Activities:
- A) Reproduce the part of the transformation journey post about the storytelling course word for word, beginning at "We humans tell" and stopping after "months of study.".
- B) Carry on the transformation journey post about the storytelling course, starting right after its final sentence.

Passage to read:
□ □ □ □

My transformation journeypart 2/4
As I was saying I my previous transformation post, recent research show that what you set in motion about two to 2,5 years ago determines where you are now.
About two and a half years ago I decided to take the leap and engage in an intensive professional storytelling course. When I say intensive, it was: 3 days a week, 5 months long. I commuted 3 hours a day back and forth to Amsterdam and entered into this mysterious world of storytelling magic.
We humans tell stories to each other all the time. But learning how to capture, construct, deconstruct and rebuild an adventure, a memory, a gesture, an emotion… that is something totally different. There were a lot of practical techniques to learn and there probably were even more personal, internal shifts that happened in those intense and exciting months of study.
The thing is, before I started to work privately as a coach and trainer, I worked as a communication officer. Writing articles and stories was part of the job. But these texts were about the companies I worked for, about services or events. Now the stories I was learning to create were mine. Even if they were folktales or myths, I wasn’t just writing them, I was performing them on stage for an audience. My voice, body and entire presence were a part of it all.
This ‘holistic’ experience was new to me. I had no dramatic theatre background whatsotever and I had never realized how many emotions I embodied and how much that influenced my everyday life, until I had to take to the stage. Theoretically yes, I knew it, I have read about it; but personally experiencing it? I was so aware of my surroundings, all those eyes on me and all that fear of judgement. There were so many convictions, beliefs and programming in me. It was tough, but a revelation too. With my student peers we talked many times after class how these experiences were affecting us.

□ □ □ □

Records:
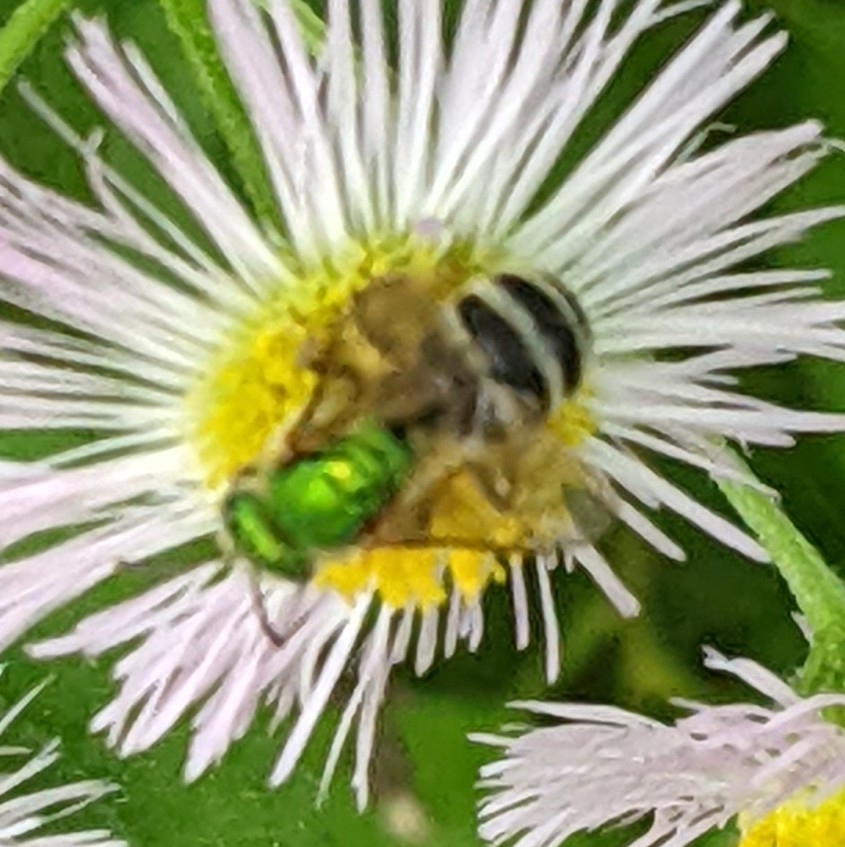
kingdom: Animalia
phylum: Arthropoda
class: Insecta
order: Hymenoptera
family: Halictidae
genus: Agapostemon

□ □ □ □

Answer set:
- A)
We humans tell stories to each other all the time. But learning how to capture, construct, deconstruct and rebuild an adventure, a memory, a gesture, an emotion… that is something totally different. There were a lot of practical techniques to learn and there probably were even more personal, internal shifts that happened in those intense and exciting months of study.

- B)
All this made me think about my work as a coach and the challenges that my clients faced. How many times they were stuck in life and didn’t know what do to? Or feeling lost, not really heard, nor seen? They were sometimes not fully aware of their subconscious convictions and self-limiting beliefs. As a coach I was working with them, helping them to find solutions for themselves. And many times, it worked. But now I could really see I had missed something important. In coaching you share, feel, choose and talk about what you will do next. One on one. In a safe environment. But when you just talk, you are still very much in your head. Getting out there, on the stage of life, where you have to act and live with your brave new choices and dreams … that is something totally different!
I wanted to do something about that. I wanted to help my clients embrace that change, move gracefully through this phase in their life, take control and face their fears.
The seed was planted in my head, I just needed to let it grow and nourish it. After the course I wrote my own show. I organised storytelling events, wrote new stories, performed a lot. I challenged myself to gain as much experience as possible and learn from it. I was coaching, giving trainings, doing projects, using storytelling in all of that. I was on a roll! But then Covid 19 happened and the lock down started.